The more sensitive part would be the consensus log, which only comes into play if you run in distributed deployments. In a way, that puts us into a similar boat as companies like Neon: having reliably single-node storage engine, but having to build the replication and failover around that. But in that is also the value-add over most databases.
We do actually use Jepsen internally for a lot of testing.
(Side note: Jepsen might be one of the most valuable things that this industry has - the value it adds cannot be overstated)
(1) The design is a fully self-contained stack, event-driven, with its own replicated log and embedded storage engine.
That lets it ship as a single binary that you can use without dependency (on your laptop or the cloud). It is really easy to run.
It also scales out by starting more nodes. Every layer scales hand-in hand, from log to processors. (you should give it an object store to offload data, when running distributed)

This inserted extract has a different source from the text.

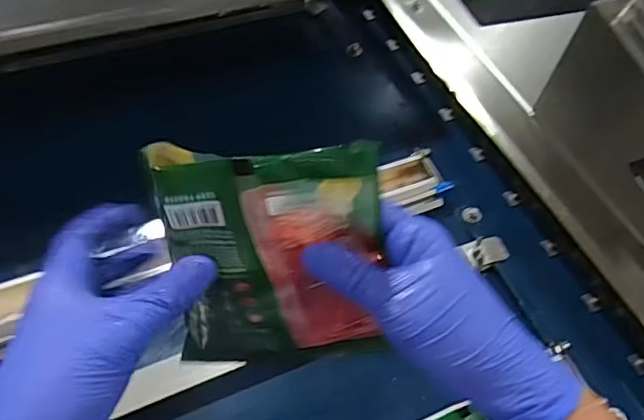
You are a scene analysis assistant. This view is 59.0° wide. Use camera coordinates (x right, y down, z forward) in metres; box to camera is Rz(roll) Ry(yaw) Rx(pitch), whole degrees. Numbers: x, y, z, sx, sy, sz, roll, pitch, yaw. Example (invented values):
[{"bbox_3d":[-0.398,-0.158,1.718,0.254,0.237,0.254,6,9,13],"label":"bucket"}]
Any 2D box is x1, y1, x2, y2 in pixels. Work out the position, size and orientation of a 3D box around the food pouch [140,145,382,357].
[{"bbox_3d":[-0.024,0.024,0.282,0.104,0.119,0.018,-3,28,2],"label":"food pouch"}]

The goal is a really simple and lightweight way to run yourself, while incrementally scaling to very large setups when necessary. I think that is non-trivial to do with most other systems.
(2) Restate pushes events, compared to Temporal pulling activities. This is to some extent a matter of taste, though the push model has a way to work very naturally with serverless functions (lambda, CF workers, fly.io, ...).
(3) Restate models services and stateful functions, not workflows. This means you can model logic that keeps state for longer than what would be the scope of a workflow (you have like a K/V store transactionally integrated with durable executions). It also supports RPC and messaging between functions (exactly-once integrated with the durable execution).
(4) The event-driven runtime, together with the push model, gets fairly good latencies (low overhead of durable execution).